Gender Cop Dowd’s Plagiarism Kerfluffle


This revelation of Dowd's thoughtless use of words is far from new. She's been a perennial thorn in the side of feminists and everyone who would like to move beyond Mad Men-era perceptions of gender.


Bloggers are busy exploring what the Maureen Dowd plagiarism
mini-scandal (she lifted a paragraph from prominent liberal blogger
Josh Marshall and offered a half-hearted apology) means in terms of the
relationship between mainstream and online media.

Beyond those ramifications, it’s important to remember that this
revelation of Dowd’s thoughtless use of words is far from new. She’s been
a perennial thorn in the side of feminists and everyone who would like to move beyond Mad Men-era
perceptions of gender. Over the years, hers has been the loudest voice
of the gender-role police in political media: Media Matters studied her
columns
and found dozens of examples of Dowd crying foul over candidates supposedly leaving their masculine and
feminine spheres.

Dowd has tossed those stereotypes out to the New York Times-reading
public with impunity.
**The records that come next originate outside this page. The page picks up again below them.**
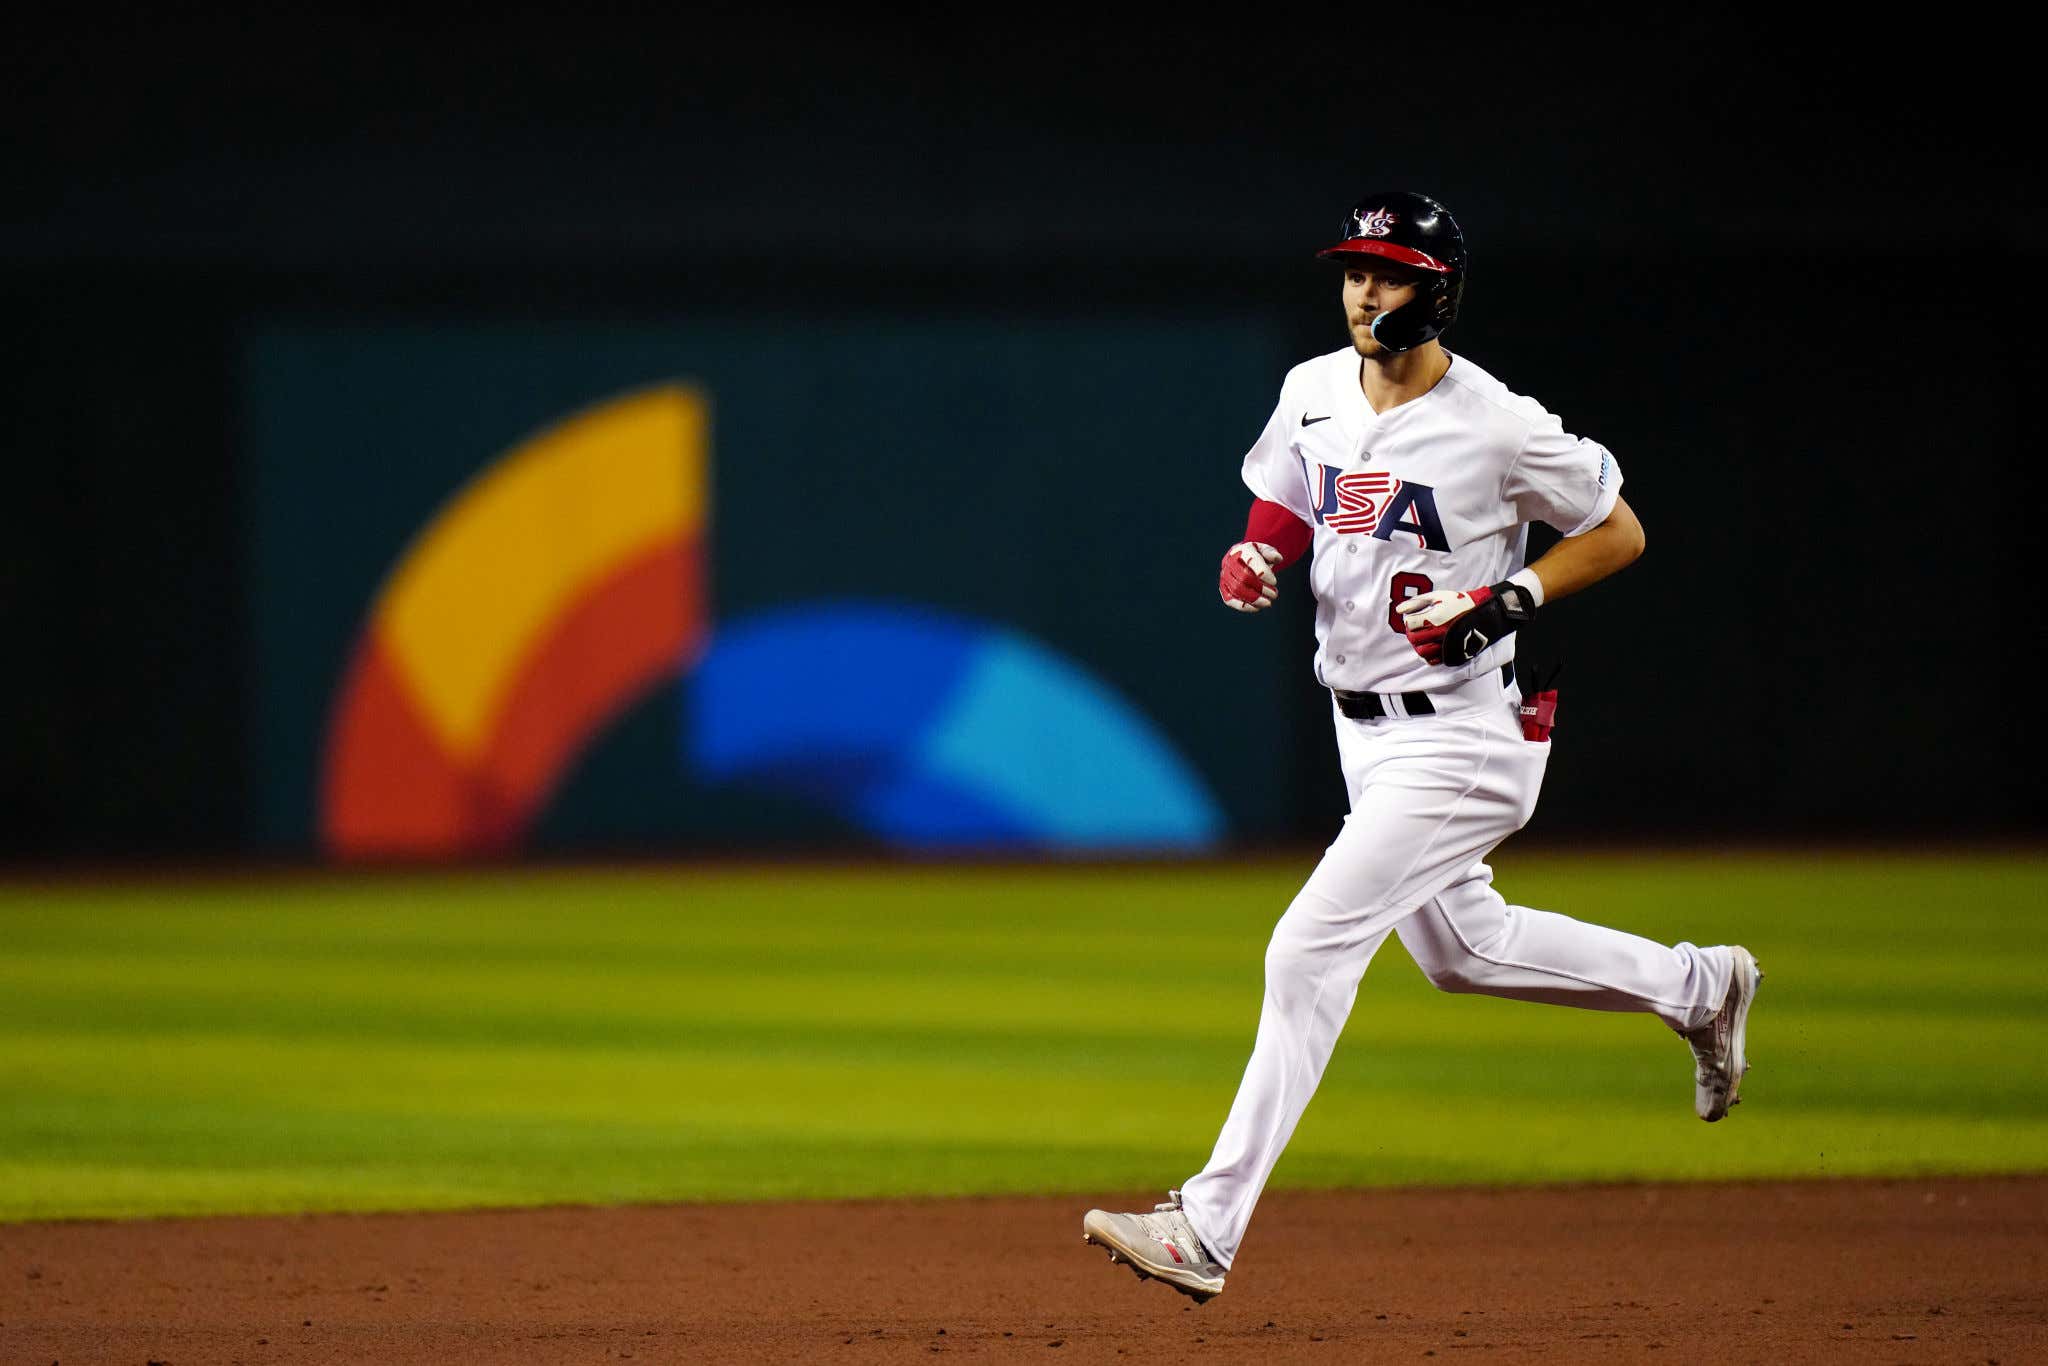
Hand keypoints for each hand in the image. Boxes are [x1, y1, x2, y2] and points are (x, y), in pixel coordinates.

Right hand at [1219, 542, 1281, 611]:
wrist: (1242, 560)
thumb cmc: (1257, 556)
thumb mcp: (1265, 550)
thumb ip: (1271, 553)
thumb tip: (1277, 558)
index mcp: (1241, 550)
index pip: (1251, 561)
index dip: (1263, 573)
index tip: (1274, 582)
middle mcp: (1229, 562)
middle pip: (1244, 577)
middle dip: (1261, 588)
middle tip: (1274, 594)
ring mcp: (1224, 576)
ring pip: (1237, 590)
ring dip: (1254, 599)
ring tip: (1268, 603)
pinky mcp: (1223, 589)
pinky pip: (1230, 600)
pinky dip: (1244, 606)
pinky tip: (1258, 608)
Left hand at [1396, 582, 1534, 663]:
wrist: (1485, 613)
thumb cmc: (1460, 602)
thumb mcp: (1438, 596)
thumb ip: (1417, 602)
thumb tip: (1398, 610)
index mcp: (1434, 617)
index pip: (1410, 625)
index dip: (1410, 622)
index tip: (1415, 620)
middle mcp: (1439, 633)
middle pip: (1414, 640)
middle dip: (1412, 635)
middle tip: (1418, 630)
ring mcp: (1446, 645)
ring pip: (1422, 653)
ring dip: (1419, 646)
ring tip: (1424, 639)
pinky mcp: (1452, 654)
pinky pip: (1433, 661)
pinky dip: (1428, 656)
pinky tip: (1432, 647)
She’s particuarly fond of hurling them at male
cadidates, often Democrats, who show compassion or sensitivity; she
said Al Gore was "practically lactating," called John Edwards the
"Breck Girl" and coined the name "Obambi" for Obama. Dowd has also
attacked women whom she sees as not being feminine or retiring enough.
She lashed out at Michelle Obama when it was vogue to do so, worrying
that it was inappropriate for a candidate’s wife to tease her husband, and
her attacks against Hillary Clinton  ("the debate dominatrix") have been endlessly vicious.
Bloggers Digby, Somerby
and Glenn Greenwald have skewered Dowd’s use of schoolyard gender insults in her columns —  describing her
as an acceptable ambassador of an Ann Coulter-esque philosophy.

Dowd’s sharp wit is occasionally leveled to speak truth to power, but too rarely. Perhaps this growing flap over her careless, possibly craven use of
someone else’s words and ideas
will cause her to exercise caution when
making blanket statements. Otherwise, the New York Times should find
another strong female voice, one which doesn’t so consistently fall
back on juvenile, misogynist name-calling and sloppy sourcing.